Reproduce the material below without any changes, from its first line through the line that contains "family: Lauraceae", including both.

* BEGIN Records for processing *

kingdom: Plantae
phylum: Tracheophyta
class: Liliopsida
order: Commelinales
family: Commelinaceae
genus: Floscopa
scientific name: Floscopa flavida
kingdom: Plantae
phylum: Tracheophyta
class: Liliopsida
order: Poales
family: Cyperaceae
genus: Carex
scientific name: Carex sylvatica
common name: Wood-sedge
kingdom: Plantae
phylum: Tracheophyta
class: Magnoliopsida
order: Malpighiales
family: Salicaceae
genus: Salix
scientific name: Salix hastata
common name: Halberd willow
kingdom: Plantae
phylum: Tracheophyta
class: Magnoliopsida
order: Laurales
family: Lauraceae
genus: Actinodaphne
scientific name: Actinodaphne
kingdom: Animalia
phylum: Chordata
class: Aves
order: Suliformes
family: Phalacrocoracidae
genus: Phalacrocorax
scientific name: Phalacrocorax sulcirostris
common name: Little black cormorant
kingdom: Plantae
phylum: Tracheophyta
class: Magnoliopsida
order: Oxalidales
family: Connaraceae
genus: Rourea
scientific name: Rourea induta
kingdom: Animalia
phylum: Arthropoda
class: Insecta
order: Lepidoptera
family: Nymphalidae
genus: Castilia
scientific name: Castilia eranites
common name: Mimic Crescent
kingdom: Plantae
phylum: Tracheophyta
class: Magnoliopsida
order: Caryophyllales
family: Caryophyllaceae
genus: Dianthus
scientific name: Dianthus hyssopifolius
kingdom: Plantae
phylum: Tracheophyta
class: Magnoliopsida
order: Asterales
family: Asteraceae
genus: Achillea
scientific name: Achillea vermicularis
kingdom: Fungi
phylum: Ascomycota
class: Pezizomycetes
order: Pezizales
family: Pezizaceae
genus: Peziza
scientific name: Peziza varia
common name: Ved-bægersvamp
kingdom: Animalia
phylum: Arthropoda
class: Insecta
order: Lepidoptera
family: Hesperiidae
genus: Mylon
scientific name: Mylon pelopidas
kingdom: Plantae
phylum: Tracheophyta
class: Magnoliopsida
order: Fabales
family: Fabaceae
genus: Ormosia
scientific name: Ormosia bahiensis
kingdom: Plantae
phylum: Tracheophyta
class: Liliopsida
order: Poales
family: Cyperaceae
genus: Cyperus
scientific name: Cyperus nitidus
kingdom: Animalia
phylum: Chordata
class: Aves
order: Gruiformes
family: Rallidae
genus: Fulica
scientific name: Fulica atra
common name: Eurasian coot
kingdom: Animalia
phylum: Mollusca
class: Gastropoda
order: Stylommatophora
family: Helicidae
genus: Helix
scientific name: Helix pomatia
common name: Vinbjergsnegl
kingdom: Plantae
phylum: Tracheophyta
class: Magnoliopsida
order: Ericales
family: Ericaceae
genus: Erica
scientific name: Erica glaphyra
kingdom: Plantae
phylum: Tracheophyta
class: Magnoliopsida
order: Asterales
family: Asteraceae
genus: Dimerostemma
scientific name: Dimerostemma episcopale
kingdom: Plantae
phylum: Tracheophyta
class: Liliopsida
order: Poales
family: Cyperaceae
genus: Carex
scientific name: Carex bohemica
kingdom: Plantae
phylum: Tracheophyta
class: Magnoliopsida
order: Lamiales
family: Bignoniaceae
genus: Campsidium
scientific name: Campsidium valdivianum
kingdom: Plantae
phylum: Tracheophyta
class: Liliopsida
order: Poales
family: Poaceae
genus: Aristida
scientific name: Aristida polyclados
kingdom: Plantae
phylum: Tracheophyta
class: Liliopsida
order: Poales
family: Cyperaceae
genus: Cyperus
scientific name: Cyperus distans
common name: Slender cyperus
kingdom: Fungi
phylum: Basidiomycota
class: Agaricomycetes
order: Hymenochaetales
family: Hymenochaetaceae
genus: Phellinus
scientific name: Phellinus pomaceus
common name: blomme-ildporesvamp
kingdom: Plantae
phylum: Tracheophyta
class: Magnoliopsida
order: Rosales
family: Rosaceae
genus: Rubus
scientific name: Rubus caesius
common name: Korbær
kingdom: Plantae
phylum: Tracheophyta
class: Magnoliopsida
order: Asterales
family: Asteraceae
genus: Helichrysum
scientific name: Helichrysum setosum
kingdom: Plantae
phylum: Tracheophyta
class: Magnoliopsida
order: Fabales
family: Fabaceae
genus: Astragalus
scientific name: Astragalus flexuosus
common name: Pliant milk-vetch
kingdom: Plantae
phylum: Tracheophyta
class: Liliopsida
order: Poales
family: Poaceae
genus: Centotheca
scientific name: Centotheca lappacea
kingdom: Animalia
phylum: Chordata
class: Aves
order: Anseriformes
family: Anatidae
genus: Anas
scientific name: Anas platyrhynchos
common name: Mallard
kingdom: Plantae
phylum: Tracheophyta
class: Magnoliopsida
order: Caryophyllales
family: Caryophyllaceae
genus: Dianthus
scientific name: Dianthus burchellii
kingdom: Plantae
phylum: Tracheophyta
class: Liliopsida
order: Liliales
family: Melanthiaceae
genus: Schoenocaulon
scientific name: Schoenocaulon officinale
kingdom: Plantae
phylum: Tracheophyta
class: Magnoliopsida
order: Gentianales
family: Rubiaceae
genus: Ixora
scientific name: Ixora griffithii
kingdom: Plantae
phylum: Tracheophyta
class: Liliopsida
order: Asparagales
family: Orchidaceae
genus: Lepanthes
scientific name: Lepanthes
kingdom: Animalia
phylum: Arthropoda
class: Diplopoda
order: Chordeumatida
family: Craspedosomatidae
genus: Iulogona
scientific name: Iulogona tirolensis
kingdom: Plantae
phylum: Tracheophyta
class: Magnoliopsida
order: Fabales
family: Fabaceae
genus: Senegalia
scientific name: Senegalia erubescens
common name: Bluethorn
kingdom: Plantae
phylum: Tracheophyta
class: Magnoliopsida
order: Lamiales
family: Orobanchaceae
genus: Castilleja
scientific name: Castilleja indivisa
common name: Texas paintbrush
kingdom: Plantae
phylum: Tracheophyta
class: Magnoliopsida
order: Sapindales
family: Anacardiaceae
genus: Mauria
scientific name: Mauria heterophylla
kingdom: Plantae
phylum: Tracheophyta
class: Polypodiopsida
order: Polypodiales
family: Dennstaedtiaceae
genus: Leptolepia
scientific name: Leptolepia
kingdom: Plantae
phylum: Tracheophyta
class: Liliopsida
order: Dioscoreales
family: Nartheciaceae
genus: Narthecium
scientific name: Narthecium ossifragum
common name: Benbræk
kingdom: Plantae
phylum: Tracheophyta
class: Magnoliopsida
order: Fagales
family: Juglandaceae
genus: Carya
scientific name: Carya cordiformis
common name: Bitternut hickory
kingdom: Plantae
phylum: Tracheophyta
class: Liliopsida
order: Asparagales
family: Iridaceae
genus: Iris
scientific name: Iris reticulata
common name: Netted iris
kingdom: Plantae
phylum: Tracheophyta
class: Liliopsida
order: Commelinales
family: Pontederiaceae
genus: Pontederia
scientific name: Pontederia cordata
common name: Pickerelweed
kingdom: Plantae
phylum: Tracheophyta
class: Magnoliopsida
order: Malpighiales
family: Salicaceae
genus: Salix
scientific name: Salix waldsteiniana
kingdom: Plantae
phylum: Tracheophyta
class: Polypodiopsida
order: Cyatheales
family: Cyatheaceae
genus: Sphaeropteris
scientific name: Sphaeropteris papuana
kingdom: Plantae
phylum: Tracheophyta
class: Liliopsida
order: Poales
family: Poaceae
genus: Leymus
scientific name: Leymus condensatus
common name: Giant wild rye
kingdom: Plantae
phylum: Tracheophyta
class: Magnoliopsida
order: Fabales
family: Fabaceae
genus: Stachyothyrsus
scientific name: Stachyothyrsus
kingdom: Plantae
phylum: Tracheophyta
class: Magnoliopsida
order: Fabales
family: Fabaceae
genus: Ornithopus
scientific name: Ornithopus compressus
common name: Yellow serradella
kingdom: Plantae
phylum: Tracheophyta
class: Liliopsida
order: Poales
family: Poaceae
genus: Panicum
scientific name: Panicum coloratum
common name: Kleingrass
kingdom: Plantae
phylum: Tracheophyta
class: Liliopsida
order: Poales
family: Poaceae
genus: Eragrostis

* END Records for processing *

Expected output:
kingdom: Plantae
phylum: Tracheophyta
class: Liliopsida
order: Commelinales
family: Commelinaceae
genus: Floscopa
scientific name: Floscopa flavida
kingdom: Plantae
phylum: Tracheophyta
class: Liliopsida
order: Poales
family: Cyperaceae
genus: Carex
scientific name: Carex sylvatica
common name: Wood-sedge
kingdom: Plantae
phylum: Tracheophyta
class: Magnoliopsida
order: Malpighiales
family: Salicaceae
genus: Salix
scientific name: Salix hastata
common name: Halberd willow
kingdom: Plantae
phylum: Tracheophyta
class: Magnoliopsida
order: Laurales
family: Lauraceae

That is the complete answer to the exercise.